Reproduce every line of text in the material below without any changes, leaving the pictures out of your answer.

(Entries provided):
--------------------------------

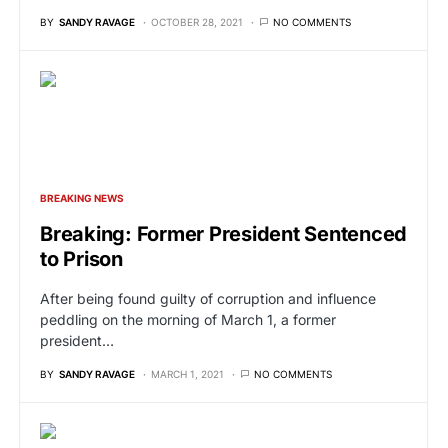
BY
SANDY RAVAGE
OCTOBER 28, 2021
NO COMMENTS
BREAKING NEWS
Breaking: Former President Sentenced
to Prison
After being found guilty of corruption and influence
peddling on the morning of March 1, a former
president…
BY
SANDY RAVAGE
MARCH 1, 2021
NO COMMENTS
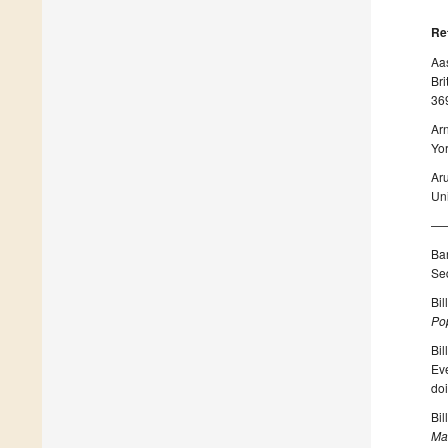
Re
Aas
Bri
36
Arn
Yor
Ar
Uni
——
Bar
Se
Bil
Po
Bil
Ev
do
Bil
Ma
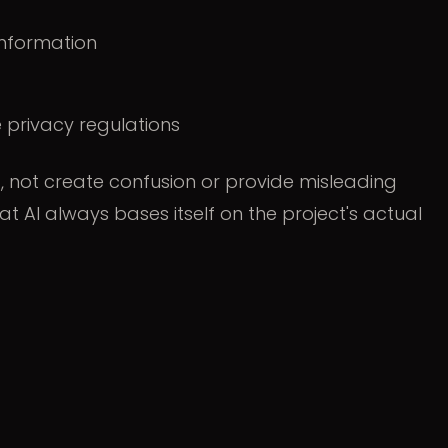
information
 privacy regulations
t, not create confusion or provide misleading
hat AI always bases itself on the project's actual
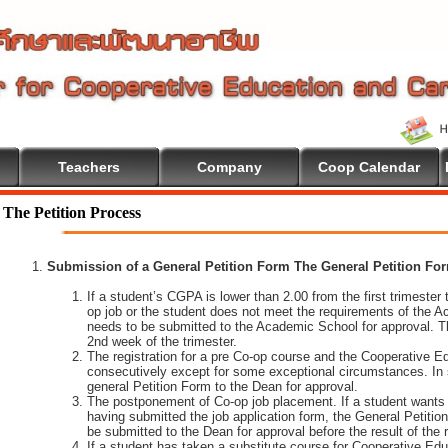
Teachers
Company
Coop Calendar
lcome To Cooperative Education
The Petition Process
Submission of a General Petition Form The General Petition Form
If a student’s CGPA is lower than 2.00 from the first trimester to
op job or the student does not meet the requirements of the A
needs to be submitted to the Academic School for approval. T
2nd week of the trimester.
The registration for a pre Co-op course and the Cooperative 
consecutively except for some exceptional circumstances. In
general Petition Form to the Dean for approval.
The postponement of Co-op job placement. If a student wants 
having submitted the job application form, the General Petiti
be submitted to the Dean for approval before the result of the
If a student has taken a substitute course for Cooperative Edu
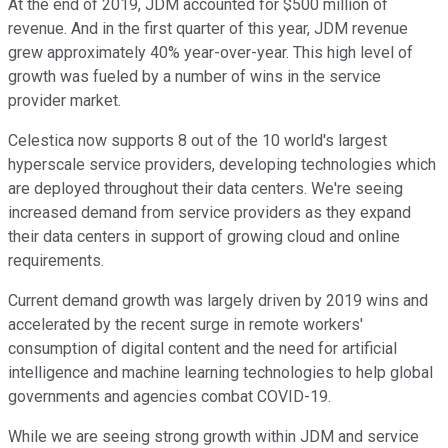
At the end of 2019, JDM accounted for $500 million of
revenue. And in the first quarter of this year, JDM revenue
grew approximately 40% year-over-year. This high level of
growth was fueled by a number of wins in the service
provider market.
Celestica now supports 8 out of the 10 world's largest
hyperscale service providers, developing technologies which
are deployed throughout their data centers. We're seeing
increased demand from service providers as they expand
their data centers in support of growing cloud and online
requirements.
Current demand growth was largely driven by 2019 wins and
accelerated by the recent surge in remote workers'
consumption of digital content and the need for artificial
intelligence and machine learning technologies to help global
governments and agencies combat COVID-19.
While we are seeing strong growth within JDM and service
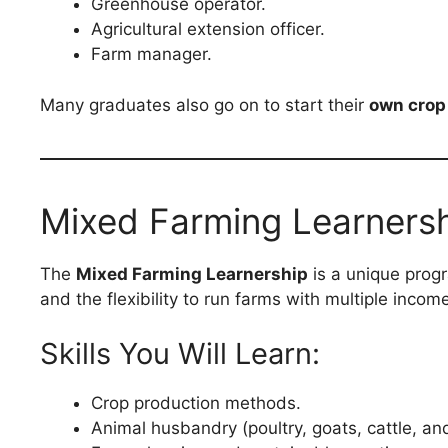
Greenhouse operator.
Agricultural extension officer.
Farm manager.
Many graduates also go on to start their
own crop
Mixed Farming Learners
The
Mixed Farming Learnership
is a unique prog
and the flexibility to run farms with multiple incom
Skills You Will Learn:
Crop production methods.
Animal husbandry (poultry, goats, cattle, an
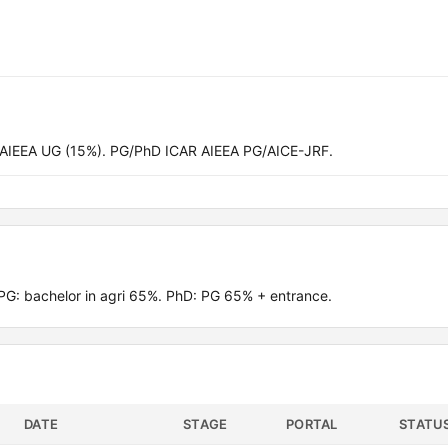
 AIEEA UG (15%). PG/PhD ICAR AIEEA PG/AICE-JRF.
G: bachelor in agri 65%. PhD: PG 65% + entrance.
DATE
STAGE
PORTAL
STATU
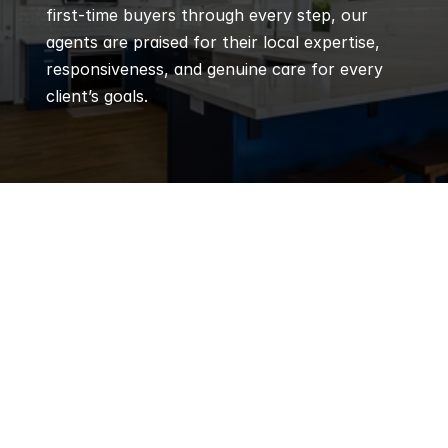
first-time buyers through every step, our 
agents are praised for their local expertise, 
responsiveness, and genuine care for every 
client’s goals.
Q
Frequently 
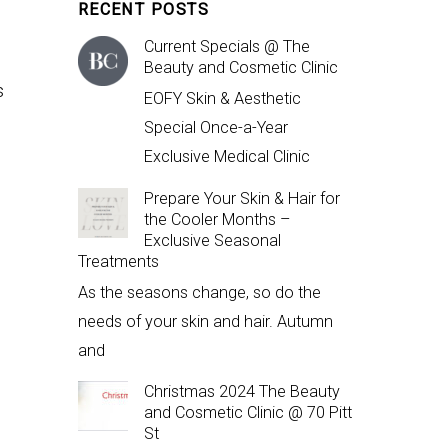
RECENT POSTS
Current Specials @ The
Beauty and Cosmetic Clinic
s
EOFY Skin & Aesthetic
Special Once-a-Year
Exclusive Medical Clinic
Prepare Your Skin & Hair for
the Cooler Months –
Exclusive Seasonal
Treatments
As the seasons change, so do the
needs of your skin and hair. Autumn
and
Christmas 2024 The Beauty
and Cosmetic Clinic @ 70 Pitt
St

--------------------------------

(Reply):
BY
SANDY RAVAGE
OCTOBER 28, 2021
NO COMMENTS
BREAKING NEWS
Breaking: Former President Sentenced
to Prison
After being found guilty of corruption and influence
peddling on the morning of March 1, a former
president…
BY
SANDY RAVAGE
MARCH 1, 2021
NO COMMENTS
Re
Aas
Bri
36
Arn
Yor
Ar
Uni
——
Bar
Se
Bil
Po
Bil
Ev
do
Bil
Ma
information
 privacy regulations
t, not create confusion or provide misleading
hat AI always bases itself on the project's actual
Teachers
Company
Coop Calendar
lcome To Cooperative Education
The Petition Process
Submission of a General Petition Form The General Petition Form
If a student’s CGPA is lower than 2.00 from the first trimester to
op job or the student does not meet the requirements of the A
needs to be submitted to the Academic School for approval. T
2nd week of the trimester.
The registration for a pre Co-op course and the Cooperative 
consecutively except for some exceptional circumstances. In
general Petition Form to the Dean for approval.
The postponement of Co-op job placement. If a student wants 
having submitted the job application form, the General Petiti
be submitted to the Dean for approval before the result of the
If a student has taken a substitute course for Cooperative Edu
At the end of 2019, JDM accounted for $500 million of
revenue. And in the first quarter of this year, JDM revenue
grew approximately 40% year-over-year. This high level of
growth was fueled by a number of wins in the service
provider market.
Celestica now supports 8 out of the 10 world's largest
hyperscale service providers, developing technologies which
are deployed throughout their data centers. We're seeing
increased demand from service providers as they expand
their data centers in support of growing cloud and online
requirements.
Current demand growth was largely driven by 2019 wins and
accelerated by the recent surge in remote workers'
consumption of digital content and the need for artificial
intelligence and machine learning technologies to help global
governments and agencies combat COVID-19.
While we are seeing strong growth within JDM and service
Greenhouse operator.
Agricultural extension officer.
Farm manager.
Many graduates also go on to start their
own crop
Mixed Farming Learners
The
Mixed Farming Learnership
is a unique prog
and the flexibility to run farms with multiple incom
Skills You Will Learn:
Crop production methods.
Animal husbandry (poultry, goats, cattle, an
 AIEEA UG (15%). PG/PhD ICAR AIEEA PG/AICE-JRF.
G: bachelor in agri 65%. PhD: PG 65% + entrance.
DATE
STAGE
PORTAL
STATU
first-time buyers through every step, our 
agents are praised for their local expertise, 
responsiveness, and genuine care for every 
client’s goals.
Q
Frequently 
RECENT POSTS
Current Specials @ The
Beauty and Cosmetic Clinic
s
EOFY Skin & Aesthetic
Special Once-a-Year
Exclusive Medical Clinic
Prepare Your Skin & Hair for
the Cooler Months –
Exclusive Seasonal
Treatments
As the seasons change, so do the
needs of your skin and hair. Autumn
and
Christmas 2024 The Beauty
and Cosmetic Clinic @ 70 Pitt
St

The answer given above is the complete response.